We prefer to wait until the square is finished to give our opinion. In the meantime, we seek peaceful refuge in the lovely courtyard of the nearby Palazzo Fondi, a building dating back to the 18th century and which has been turned into an art and digital culture hub, hosting events, exhibitions, art installations and temporary offices. What is permanent these days is the offer of Barrio Botanico, a nice cafe and cocktail bar whose tables are spread over the courtyard and under the colonnade, adorned with plants and colorful decorations. It’s too early to drink something more substantial, so we order a non-alcoholic freschissimo (lime juice, cedrata soda and ginger beer) and a massive panino Napoletano to share: a savory snack made of leavened dough with salami, cheese and eggs.

We don’t want to spoil our appetite, since our next destination is only a few steps away (though an exhibit can always catch the eye, or we could have reservations for the castle). Right at the corner of the square, facing the castle and the building site, the Sea Front Pasta Bar is a brilliant place devoted to Naples’s most iconic food after pizza: pasta, of course. It’s actually run by Pasta Di Martino, a local brand, with a shop at ground level and a refined restaurant on the upper floor.

But for a quick and cheap carb-heavy meal, we opt for Di Martino’s takeaway counter, La Devozione To-Go right around the corner. At the window counter, we order our serving (125 grams or 4.4 ounces, approximately) of the eponymous recipe, La Devozione. This is what they have dubbed their version of the most basic and worshipped pasta dish in Naples and Campania: spaghetti di gragnano pgi with sauce made of corbarino tomatoes, extra virgin olive oil and fresh basil, with a slice of bread at the bottom to devotedly sop up the remaining sauce. This comes – at a convenient €5 – in the unique branded takeaway box, and we take a seat at the tables in front of the main shop to enjoy our meal in the sun.

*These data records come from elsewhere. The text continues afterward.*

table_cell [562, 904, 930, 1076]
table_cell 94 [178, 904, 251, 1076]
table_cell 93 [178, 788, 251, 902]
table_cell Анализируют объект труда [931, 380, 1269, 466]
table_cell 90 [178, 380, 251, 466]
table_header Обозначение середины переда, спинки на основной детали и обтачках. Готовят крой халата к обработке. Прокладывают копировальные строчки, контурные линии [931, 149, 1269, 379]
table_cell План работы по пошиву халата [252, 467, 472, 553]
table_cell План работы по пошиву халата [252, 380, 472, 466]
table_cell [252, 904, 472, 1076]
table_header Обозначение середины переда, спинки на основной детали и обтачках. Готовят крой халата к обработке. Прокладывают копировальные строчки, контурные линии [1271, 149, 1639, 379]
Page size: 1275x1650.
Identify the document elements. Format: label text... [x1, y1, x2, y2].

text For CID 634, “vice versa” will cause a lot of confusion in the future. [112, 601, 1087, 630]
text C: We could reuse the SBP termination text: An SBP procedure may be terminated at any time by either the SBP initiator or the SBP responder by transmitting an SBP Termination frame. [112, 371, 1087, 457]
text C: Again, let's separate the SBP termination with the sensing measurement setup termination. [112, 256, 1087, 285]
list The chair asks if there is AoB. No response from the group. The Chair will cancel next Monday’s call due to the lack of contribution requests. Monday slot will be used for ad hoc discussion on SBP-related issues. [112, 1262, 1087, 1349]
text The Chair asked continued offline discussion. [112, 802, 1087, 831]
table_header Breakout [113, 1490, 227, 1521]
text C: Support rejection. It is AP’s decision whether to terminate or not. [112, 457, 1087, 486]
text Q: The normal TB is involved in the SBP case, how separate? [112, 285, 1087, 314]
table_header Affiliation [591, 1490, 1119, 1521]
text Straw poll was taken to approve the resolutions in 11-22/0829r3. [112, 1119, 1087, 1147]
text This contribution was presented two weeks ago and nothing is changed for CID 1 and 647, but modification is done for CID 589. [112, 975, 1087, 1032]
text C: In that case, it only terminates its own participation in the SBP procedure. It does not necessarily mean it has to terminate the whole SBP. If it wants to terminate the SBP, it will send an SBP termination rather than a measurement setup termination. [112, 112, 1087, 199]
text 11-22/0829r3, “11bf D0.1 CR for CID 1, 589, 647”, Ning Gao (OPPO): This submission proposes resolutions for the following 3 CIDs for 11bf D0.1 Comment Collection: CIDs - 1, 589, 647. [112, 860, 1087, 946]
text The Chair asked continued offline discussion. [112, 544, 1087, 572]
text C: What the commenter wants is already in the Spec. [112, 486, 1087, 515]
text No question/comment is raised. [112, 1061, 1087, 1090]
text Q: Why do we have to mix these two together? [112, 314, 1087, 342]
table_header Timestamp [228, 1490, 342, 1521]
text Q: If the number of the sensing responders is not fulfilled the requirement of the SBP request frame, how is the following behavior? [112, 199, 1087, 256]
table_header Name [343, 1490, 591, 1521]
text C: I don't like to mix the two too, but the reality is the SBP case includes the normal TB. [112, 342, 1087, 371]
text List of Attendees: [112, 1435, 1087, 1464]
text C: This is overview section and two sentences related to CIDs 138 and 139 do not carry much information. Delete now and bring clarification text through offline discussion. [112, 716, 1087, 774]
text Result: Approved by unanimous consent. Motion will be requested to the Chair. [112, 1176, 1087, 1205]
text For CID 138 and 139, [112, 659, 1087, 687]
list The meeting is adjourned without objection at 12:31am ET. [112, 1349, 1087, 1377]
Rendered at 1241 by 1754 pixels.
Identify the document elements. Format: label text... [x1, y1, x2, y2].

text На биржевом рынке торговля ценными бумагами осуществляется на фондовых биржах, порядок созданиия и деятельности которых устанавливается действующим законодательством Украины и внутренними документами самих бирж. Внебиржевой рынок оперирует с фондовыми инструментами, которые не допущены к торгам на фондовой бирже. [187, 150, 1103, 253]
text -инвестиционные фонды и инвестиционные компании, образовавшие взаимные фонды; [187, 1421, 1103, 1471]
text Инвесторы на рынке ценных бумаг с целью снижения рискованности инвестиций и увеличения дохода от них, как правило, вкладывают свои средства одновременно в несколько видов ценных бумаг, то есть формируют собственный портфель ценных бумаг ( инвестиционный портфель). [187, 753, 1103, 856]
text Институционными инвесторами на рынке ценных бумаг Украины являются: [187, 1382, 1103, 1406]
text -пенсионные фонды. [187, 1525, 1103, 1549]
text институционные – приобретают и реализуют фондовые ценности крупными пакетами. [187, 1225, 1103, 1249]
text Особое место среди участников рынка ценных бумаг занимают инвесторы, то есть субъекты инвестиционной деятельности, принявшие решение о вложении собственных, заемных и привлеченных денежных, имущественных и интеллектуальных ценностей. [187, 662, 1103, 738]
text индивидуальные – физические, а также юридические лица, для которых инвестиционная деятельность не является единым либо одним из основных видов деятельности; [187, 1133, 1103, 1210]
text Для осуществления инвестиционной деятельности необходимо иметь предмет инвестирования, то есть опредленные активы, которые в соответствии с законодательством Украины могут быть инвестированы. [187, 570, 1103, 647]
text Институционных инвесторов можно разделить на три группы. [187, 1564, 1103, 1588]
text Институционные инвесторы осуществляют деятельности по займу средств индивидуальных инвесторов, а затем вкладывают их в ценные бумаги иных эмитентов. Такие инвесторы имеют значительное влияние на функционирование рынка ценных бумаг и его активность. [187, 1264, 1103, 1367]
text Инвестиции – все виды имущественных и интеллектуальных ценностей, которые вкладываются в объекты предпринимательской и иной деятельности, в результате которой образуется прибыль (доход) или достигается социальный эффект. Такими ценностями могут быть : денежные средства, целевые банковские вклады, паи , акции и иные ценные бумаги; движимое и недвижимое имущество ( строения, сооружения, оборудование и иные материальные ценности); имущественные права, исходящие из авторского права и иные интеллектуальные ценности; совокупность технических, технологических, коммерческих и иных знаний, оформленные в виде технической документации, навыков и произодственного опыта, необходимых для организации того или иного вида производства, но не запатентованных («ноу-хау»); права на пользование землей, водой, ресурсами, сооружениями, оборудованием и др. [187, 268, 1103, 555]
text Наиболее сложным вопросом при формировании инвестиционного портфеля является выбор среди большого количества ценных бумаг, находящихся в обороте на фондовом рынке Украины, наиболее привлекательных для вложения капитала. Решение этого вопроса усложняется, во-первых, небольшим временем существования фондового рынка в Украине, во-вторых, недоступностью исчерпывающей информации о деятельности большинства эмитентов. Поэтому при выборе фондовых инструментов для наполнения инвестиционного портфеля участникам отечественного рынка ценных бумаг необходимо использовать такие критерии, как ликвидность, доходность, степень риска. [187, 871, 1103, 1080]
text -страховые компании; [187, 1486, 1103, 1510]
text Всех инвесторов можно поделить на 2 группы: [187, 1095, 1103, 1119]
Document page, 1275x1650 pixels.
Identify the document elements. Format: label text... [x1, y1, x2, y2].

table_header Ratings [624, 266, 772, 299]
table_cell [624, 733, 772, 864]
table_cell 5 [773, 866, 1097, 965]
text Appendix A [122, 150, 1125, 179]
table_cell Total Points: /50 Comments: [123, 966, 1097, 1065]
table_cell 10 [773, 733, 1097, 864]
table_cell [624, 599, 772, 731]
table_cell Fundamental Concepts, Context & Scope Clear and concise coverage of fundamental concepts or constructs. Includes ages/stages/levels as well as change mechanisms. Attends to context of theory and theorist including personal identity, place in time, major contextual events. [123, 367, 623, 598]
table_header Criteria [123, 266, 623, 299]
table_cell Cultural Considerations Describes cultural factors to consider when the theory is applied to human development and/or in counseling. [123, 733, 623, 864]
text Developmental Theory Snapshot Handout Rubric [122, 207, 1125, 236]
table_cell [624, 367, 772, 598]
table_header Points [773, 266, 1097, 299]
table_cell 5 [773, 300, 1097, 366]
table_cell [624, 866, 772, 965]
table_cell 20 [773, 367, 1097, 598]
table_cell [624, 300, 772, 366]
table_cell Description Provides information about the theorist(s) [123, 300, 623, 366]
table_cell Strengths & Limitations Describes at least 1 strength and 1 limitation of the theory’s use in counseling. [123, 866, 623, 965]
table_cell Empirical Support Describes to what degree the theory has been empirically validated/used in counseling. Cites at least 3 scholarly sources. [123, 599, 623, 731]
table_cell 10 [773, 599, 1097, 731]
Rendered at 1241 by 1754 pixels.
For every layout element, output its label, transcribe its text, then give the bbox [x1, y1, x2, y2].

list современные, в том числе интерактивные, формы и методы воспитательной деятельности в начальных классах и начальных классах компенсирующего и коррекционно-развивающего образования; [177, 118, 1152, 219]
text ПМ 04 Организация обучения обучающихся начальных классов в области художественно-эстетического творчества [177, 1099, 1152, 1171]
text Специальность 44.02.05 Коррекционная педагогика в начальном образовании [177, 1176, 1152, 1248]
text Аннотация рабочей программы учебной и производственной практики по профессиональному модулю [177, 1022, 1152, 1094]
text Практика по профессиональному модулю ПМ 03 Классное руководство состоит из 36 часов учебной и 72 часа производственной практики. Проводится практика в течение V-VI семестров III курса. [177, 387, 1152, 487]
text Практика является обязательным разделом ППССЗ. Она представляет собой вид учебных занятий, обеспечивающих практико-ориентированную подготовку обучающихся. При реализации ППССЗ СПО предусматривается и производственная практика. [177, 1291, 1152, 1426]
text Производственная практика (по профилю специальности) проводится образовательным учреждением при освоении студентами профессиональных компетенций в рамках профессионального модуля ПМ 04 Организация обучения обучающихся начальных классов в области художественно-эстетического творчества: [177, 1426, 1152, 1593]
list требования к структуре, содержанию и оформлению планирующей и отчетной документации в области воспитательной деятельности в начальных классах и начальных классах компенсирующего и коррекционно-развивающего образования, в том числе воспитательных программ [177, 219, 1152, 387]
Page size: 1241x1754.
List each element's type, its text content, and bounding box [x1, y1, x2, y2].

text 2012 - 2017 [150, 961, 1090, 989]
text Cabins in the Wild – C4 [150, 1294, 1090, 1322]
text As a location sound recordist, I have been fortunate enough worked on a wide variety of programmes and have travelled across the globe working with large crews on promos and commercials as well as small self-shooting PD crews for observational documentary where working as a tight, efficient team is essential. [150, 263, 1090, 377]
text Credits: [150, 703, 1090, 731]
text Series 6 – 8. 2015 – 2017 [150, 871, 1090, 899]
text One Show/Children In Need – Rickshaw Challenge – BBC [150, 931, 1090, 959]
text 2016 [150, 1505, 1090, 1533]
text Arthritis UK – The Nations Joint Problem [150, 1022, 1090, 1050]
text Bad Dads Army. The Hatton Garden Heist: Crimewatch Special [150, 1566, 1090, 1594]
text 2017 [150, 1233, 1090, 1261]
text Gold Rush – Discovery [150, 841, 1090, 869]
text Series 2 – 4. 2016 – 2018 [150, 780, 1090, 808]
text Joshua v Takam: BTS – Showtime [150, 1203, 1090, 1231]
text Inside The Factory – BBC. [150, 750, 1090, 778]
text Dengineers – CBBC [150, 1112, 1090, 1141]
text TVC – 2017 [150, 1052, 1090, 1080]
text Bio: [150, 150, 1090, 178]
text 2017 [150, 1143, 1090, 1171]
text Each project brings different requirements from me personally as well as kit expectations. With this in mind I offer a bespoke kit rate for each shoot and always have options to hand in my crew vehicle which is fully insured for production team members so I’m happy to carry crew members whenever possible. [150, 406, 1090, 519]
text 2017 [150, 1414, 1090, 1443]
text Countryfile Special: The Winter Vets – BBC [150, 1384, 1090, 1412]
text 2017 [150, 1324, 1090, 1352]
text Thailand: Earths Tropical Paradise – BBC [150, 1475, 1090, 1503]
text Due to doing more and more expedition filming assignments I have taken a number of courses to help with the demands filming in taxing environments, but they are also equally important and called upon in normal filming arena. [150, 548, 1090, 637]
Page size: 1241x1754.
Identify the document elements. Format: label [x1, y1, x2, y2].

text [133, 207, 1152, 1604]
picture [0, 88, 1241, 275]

The takeaway menu also offers other combinations of pasta shapes and sauces, such as rigatoni and carbonara or paccheri and Scarpariello (tomatoes, Parmigiano Reggiano and fresh basil). When the construction finally finishes, the view of the castle and the sea will add some magic to the meal, despite the nonstop traffic.

It’s time for another coffee, and some more walking. We pass by the majestic façades of the San Carlo theatre (this, too, under renovation) and of the Royal Palace, now also hosting a Caravaggio exhibition, and take a quick picture of the grandiose hemicycle of Piazza del Plebiscito, embraced by the twin colonnades of the basilica of San Francesco di Paola.

The sea awaits us. Flanking the deep blue, we step out into the so-called Borgo Marinari, a maze of restaurants and cafés nestled on the islet of Megaride, linked to the mainland by an isthmus. The area is overlooked by the legendary Castel dell’Ovo (“Egg Castle”), the oldest castle of Naples, which is unfortunately closed for renovation. But most people are here to enjoy a seafood dish or a coffee facing the sea, and so are we. We are lucky enough to find a table at Transatlantico, an old-fashioned restaurant still very popular amongst locals and visitors, and we can finally enjoy our espresso (“without sugar,” if you like it bitter as we do), lulled by the soft rolling of the boats docked in front of us and by the shape of Vesuvius looming in the background.

At this point of the day, we are too tired and relaxed to walk to one of the lively and crowded bars of the central area behind the nearby Villa Communale park. So, we take a taxi instead, and head to another of the city’s grand hills: Posillipo, the charming borough which got its name from the ancient Greek villa of Pausilypon, meaning “the place where all the pains end.” The area abounds with panoramic views: from the wide sidewalk in Via Petrarca to the terraces of Parco Virgiliano, overlooking the “other” gulf, with Pozzuoli and the Miseno cape.